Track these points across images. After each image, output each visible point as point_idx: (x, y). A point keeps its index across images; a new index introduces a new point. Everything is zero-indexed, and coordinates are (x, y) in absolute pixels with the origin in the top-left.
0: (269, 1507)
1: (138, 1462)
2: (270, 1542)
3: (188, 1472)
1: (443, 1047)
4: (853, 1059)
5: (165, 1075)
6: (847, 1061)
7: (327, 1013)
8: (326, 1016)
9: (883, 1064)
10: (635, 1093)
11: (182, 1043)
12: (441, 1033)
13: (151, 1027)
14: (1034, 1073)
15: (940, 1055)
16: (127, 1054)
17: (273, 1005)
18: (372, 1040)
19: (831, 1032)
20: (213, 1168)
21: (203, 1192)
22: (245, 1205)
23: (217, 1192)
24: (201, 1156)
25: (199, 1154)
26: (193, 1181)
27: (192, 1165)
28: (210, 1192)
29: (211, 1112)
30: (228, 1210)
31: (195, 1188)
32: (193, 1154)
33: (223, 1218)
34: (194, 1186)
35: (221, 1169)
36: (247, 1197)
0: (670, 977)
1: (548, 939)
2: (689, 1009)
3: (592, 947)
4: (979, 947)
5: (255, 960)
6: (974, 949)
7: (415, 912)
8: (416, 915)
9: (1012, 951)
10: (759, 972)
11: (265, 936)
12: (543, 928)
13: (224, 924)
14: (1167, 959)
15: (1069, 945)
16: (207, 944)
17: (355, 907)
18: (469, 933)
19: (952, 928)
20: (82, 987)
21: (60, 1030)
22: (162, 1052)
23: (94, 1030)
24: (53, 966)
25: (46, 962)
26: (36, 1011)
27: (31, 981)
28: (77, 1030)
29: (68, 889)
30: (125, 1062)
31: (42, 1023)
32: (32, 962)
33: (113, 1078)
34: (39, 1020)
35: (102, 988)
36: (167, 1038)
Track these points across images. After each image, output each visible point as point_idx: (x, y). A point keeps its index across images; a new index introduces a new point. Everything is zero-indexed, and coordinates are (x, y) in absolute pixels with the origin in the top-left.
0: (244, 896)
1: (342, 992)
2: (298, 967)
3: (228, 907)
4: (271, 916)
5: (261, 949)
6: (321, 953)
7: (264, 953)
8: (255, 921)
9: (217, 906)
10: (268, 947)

────────

Task statement: Find the line that contains "21: (203, 1192)" in the data above. Reproduce it and every later line exactly, through the last one.

Your solution:
21: (203, 1192)
22: (245, 1205)
23: (217, 1192)
24: (201, 1156)
25: (199, 1154)
26: (193, 1181)
27: (192, 1165)
28: (210, 1192)
29: (211, 1112)
30: (228, 1210)
31: (195, 1188)
32: (193, 1154)
33: (223, 1218)
34: (194, 1186)
35: (221, 1169)
36: (247, 1197)
0: (670, 977)
1: (548, 939)
2: (689, 1009)
3: (592, 947)
4: (979, 947)
5: (255, 960)
6: (974, 949)
7: (415, 912)
8: (416, 915)
9: (1012, 951)
10: (759, 972)
11: (265, 936)
12: (543, 928)
13: (224, 924)
14: (1167, 959)
15: (1069, 945)
16: (207, 944)
17: (355, 907)
18: (469, 933)
19: (952, 928)
20: (82, 987)
21: (60, 1030)
22: (162, 1052)
23: (94, 1030)
24: (53, 966)
25: (46, 962)
26: (36, 1011)
27: (31, 981)
28: (77, 1030)
29: (68, 889)
30: (125, 1062)
31: (42, 1023)
32: (32, 962)
33: (113, 1078)
34: (39, 1020)
35: (102, 988)
36: (167, 1038)
Track these points across images. After each image, output each visible point as point_idx: (x, y). A point keeps its index across images; a new index introduces a new point. Everything is zero-indexed, and coordinates are (x, y) in absolute pixels with the origin in the top-left.
0: (244, 896)
1: (342, 992)
2: (298, 967)
3: (228, 907)
4: (271, 916)
5: (261, 949)
6: (321, 953)
7: (264, 953)
8: (255, 921)
9: (217, 906)
10: (268, 947)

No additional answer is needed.